Source material |

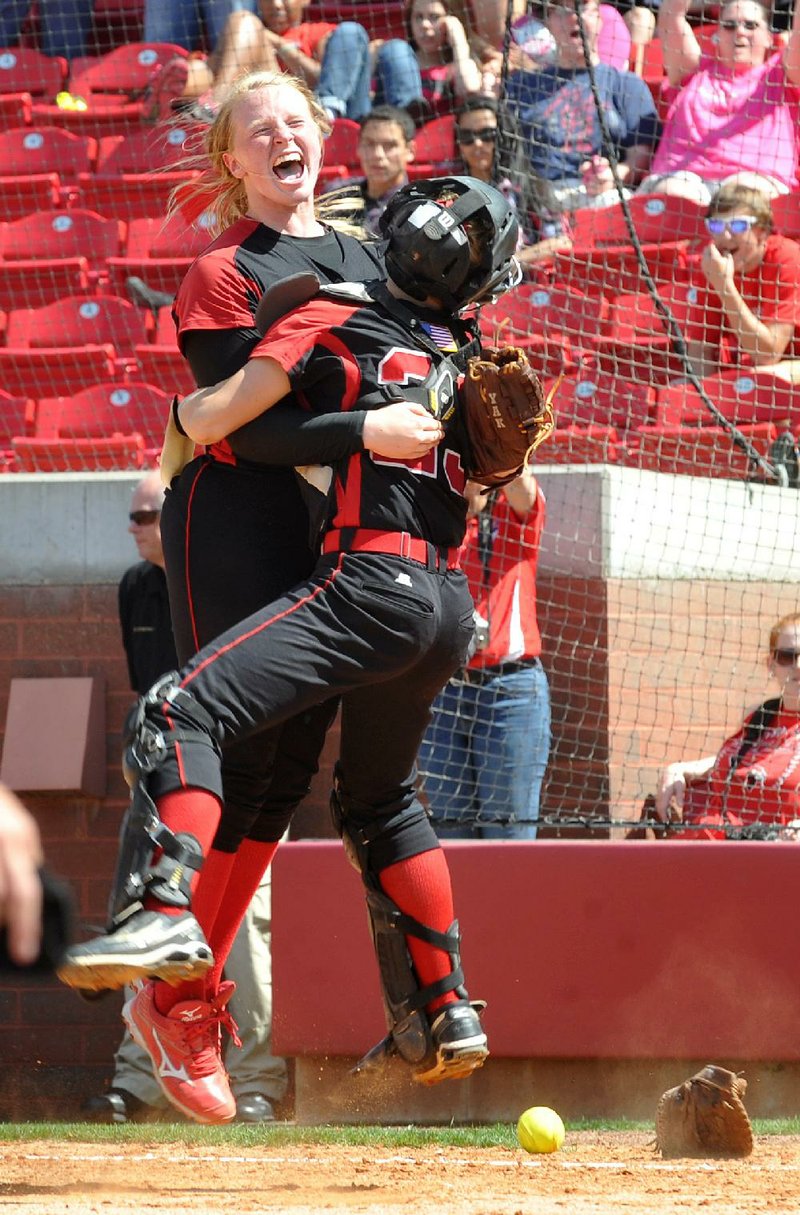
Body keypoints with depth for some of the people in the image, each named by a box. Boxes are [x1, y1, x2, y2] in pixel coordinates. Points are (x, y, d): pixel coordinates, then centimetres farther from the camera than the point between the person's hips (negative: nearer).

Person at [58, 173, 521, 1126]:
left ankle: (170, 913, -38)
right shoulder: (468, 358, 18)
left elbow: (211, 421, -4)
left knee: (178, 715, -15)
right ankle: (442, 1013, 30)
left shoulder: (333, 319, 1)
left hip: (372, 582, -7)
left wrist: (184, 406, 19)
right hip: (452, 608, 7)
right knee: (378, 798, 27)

---

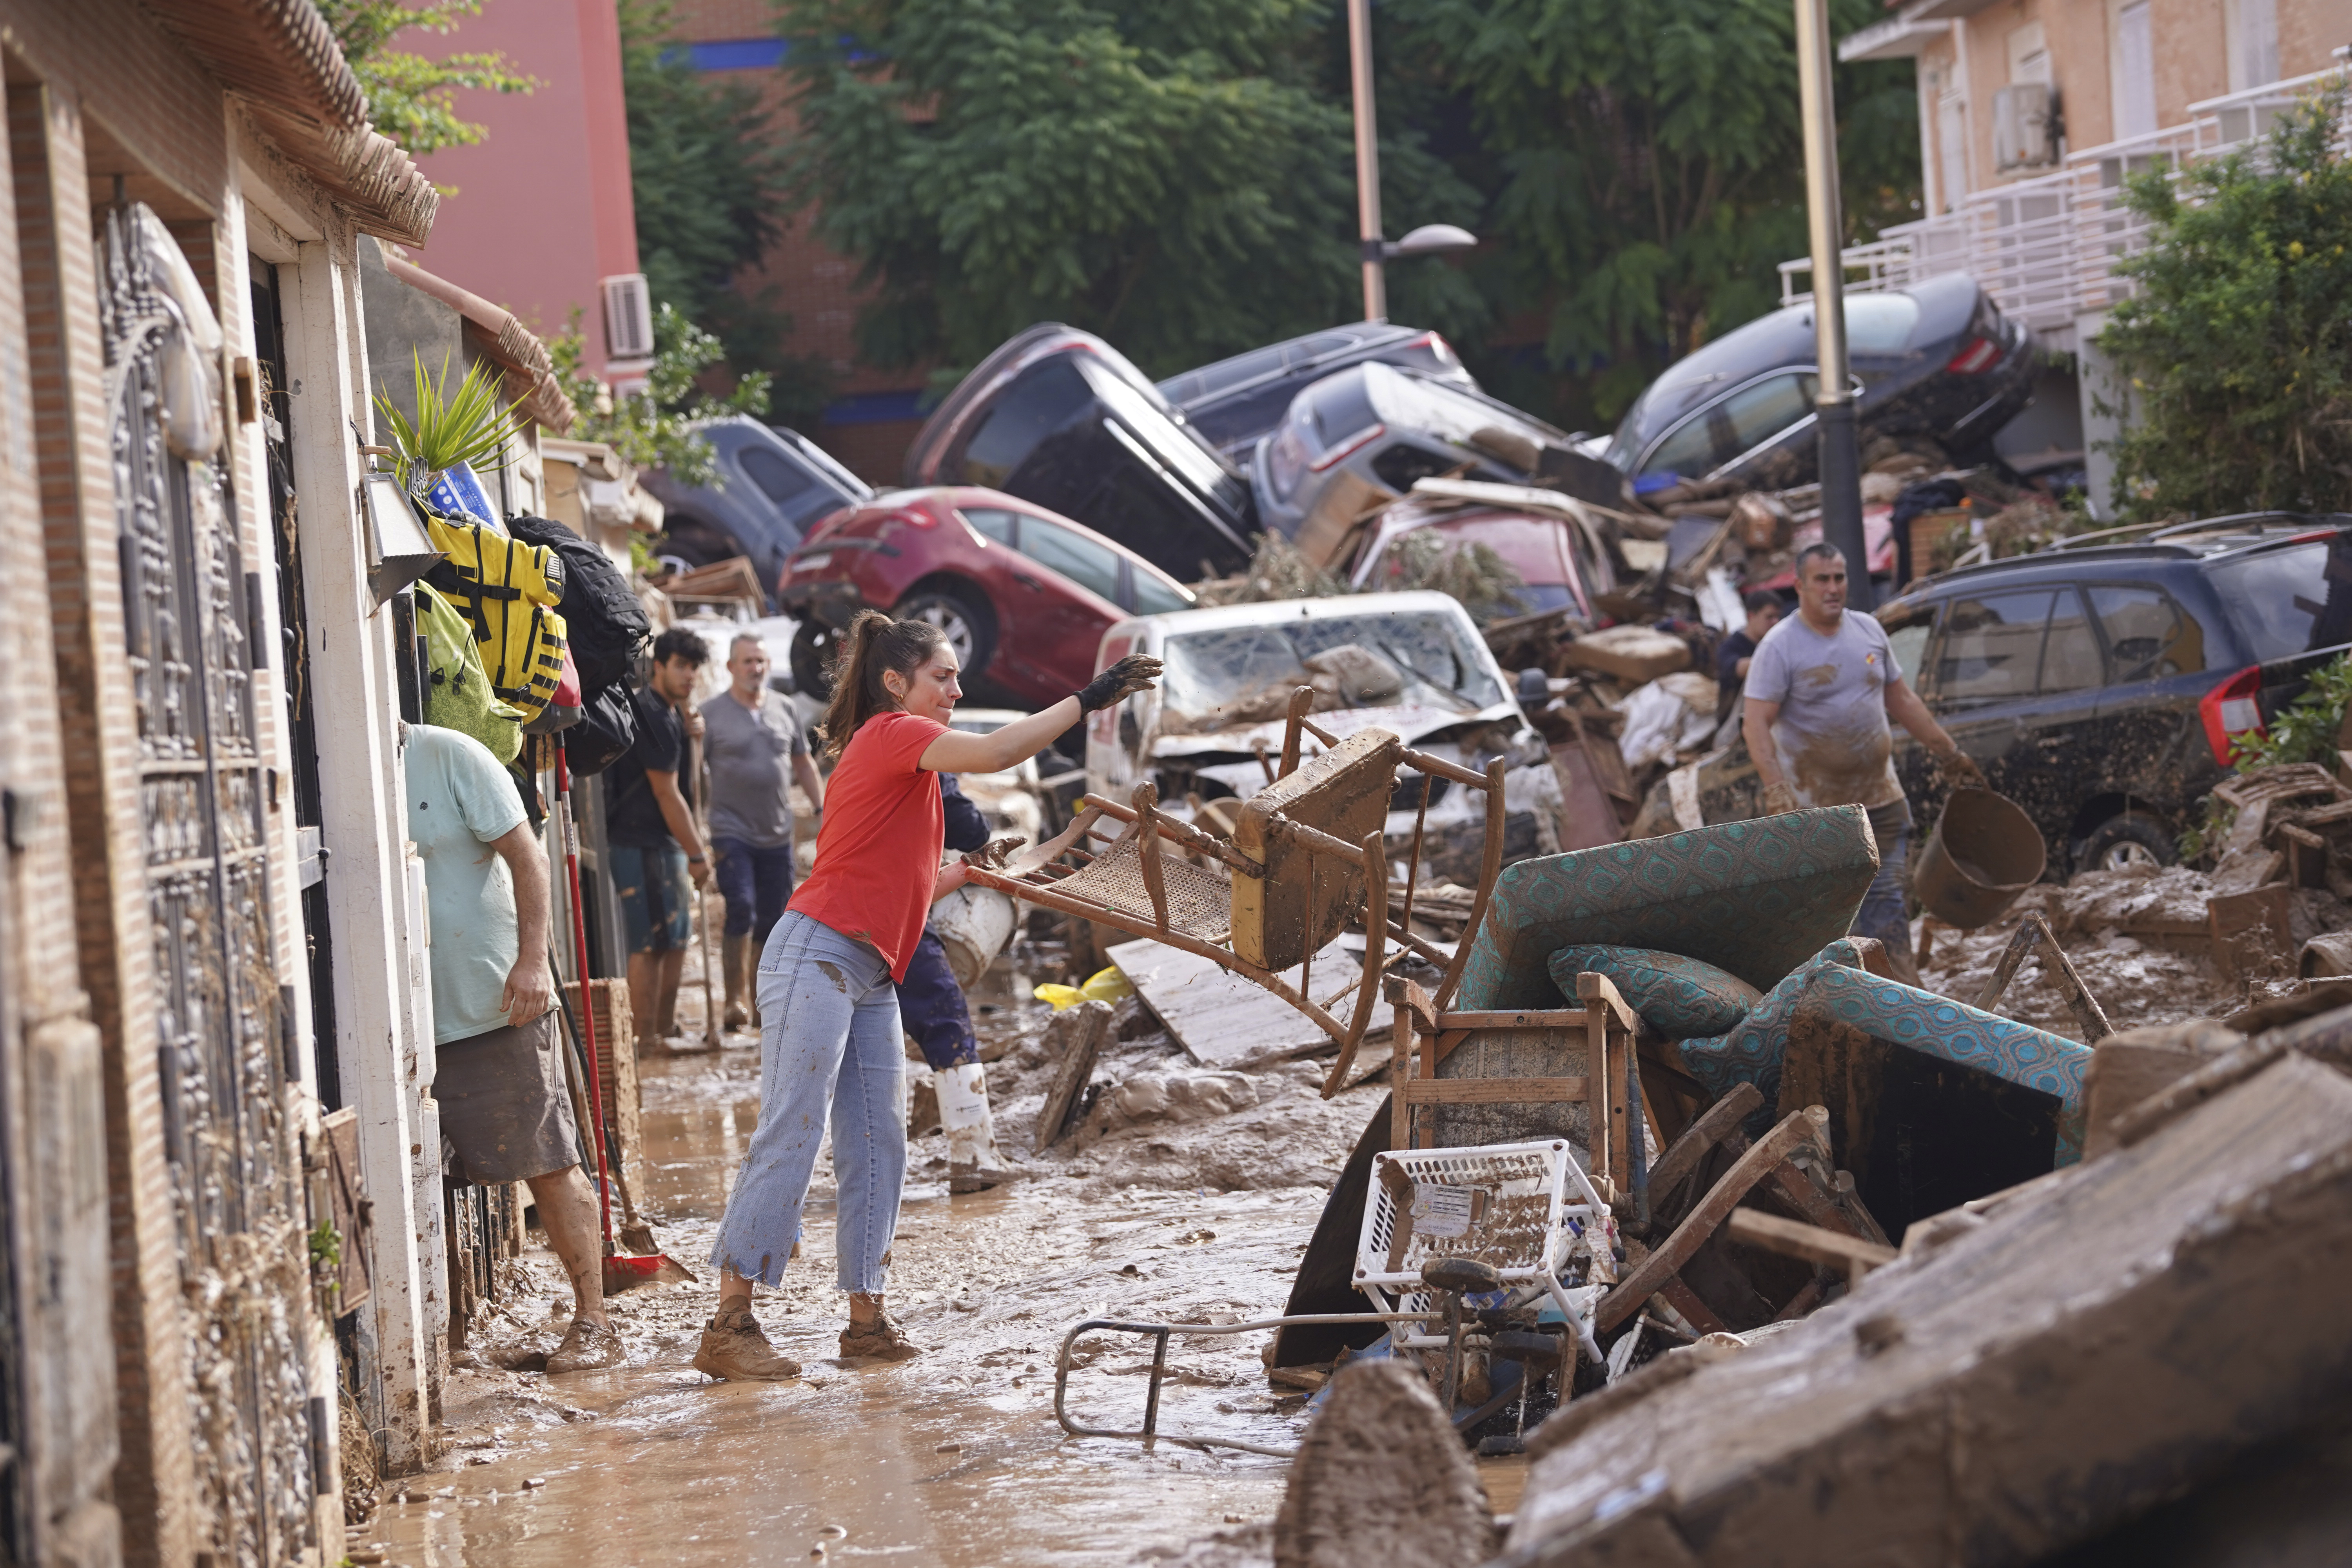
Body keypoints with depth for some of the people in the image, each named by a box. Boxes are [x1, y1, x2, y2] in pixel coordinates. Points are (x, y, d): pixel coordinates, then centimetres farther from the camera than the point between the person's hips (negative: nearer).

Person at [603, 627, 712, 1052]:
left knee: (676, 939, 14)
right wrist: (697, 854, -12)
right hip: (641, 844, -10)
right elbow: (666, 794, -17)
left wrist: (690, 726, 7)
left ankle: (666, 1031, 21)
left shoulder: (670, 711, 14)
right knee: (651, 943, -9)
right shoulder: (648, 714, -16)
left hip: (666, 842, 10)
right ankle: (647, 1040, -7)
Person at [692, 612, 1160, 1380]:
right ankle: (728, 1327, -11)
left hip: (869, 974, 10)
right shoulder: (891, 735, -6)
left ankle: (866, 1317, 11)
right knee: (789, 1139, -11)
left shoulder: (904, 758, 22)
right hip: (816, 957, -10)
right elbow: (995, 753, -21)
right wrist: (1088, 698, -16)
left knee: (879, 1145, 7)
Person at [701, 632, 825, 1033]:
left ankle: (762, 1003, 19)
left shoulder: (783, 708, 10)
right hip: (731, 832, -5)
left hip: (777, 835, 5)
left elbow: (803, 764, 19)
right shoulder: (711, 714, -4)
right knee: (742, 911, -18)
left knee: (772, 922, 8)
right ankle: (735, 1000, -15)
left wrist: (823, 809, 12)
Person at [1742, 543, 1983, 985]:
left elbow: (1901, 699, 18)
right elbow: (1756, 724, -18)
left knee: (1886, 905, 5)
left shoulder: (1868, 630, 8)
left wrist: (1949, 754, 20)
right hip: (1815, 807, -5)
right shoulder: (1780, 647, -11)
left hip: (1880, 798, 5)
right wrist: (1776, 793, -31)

---

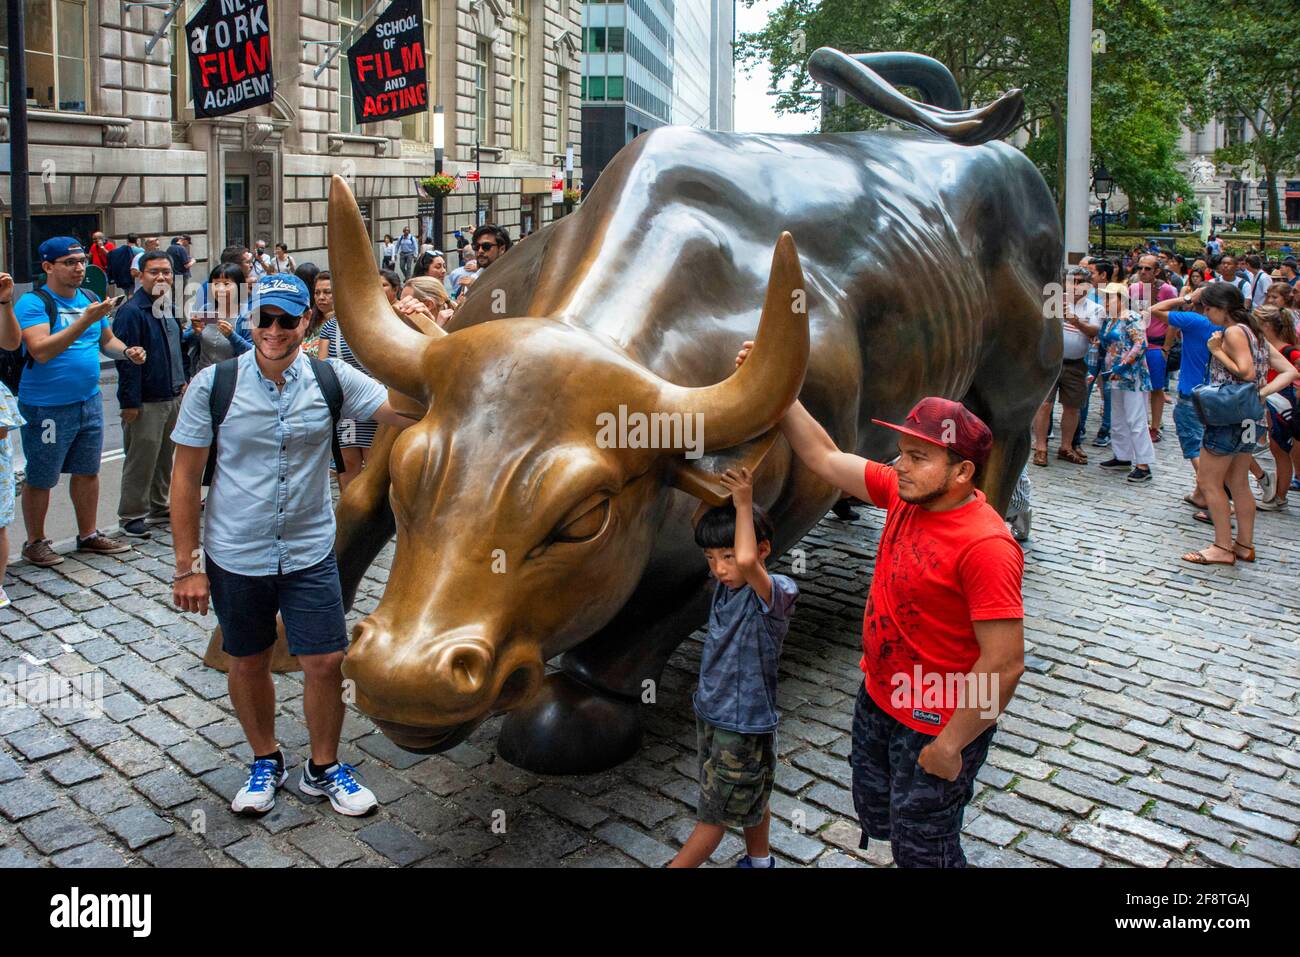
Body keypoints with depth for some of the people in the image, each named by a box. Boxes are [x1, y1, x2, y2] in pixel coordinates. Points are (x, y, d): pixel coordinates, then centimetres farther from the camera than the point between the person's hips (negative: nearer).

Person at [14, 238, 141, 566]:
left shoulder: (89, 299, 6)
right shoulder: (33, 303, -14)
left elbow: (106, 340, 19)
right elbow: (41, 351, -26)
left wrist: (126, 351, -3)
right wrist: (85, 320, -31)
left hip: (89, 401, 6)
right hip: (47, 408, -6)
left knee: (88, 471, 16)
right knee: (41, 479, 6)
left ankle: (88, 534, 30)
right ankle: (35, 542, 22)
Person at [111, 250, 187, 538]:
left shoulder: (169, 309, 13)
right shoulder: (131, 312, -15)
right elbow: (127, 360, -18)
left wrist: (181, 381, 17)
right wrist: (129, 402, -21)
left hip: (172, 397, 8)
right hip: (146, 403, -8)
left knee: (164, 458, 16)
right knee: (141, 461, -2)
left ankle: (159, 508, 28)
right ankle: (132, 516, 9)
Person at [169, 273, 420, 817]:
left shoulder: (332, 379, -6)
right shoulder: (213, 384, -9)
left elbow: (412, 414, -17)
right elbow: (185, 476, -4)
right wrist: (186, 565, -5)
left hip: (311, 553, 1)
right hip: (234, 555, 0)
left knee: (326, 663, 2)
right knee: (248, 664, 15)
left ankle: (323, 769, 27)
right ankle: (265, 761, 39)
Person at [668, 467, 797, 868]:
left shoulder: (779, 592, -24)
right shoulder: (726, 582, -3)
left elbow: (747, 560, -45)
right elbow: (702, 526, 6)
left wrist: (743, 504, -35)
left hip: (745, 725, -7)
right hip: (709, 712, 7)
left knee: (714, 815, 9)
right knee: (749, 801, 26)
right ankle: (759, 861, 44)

Assigned task | In the material, substitute "forearm" for every "elbow" in the lines from the one that contains "right hip: (731, 832, -5)" through the one that contains "left wrist: (1949, 754, 20)", including both, and leave everything else unchanged. Give back only those lines.

Answer area |
right hip: (731, 832, -5)
left hip: (777, 835, 5)
left forearm: (803, 764, 19)
right shoulder: (711, 714, -4)
right knee: (742, 911, -18)
left knee: (772, 922, 8)
right ankle: (735, 1000, -15)
left wrist: (823, 809, 12)
Person at [1742, 543, 1983, 985]:
left forearm: (1901, 699, 18)
right forearm: (1756, 724, -18)
left knee: (1886, 905, 5)
left shoulder: (1868, 630, 8)
left wrist: (1949, 754, 20)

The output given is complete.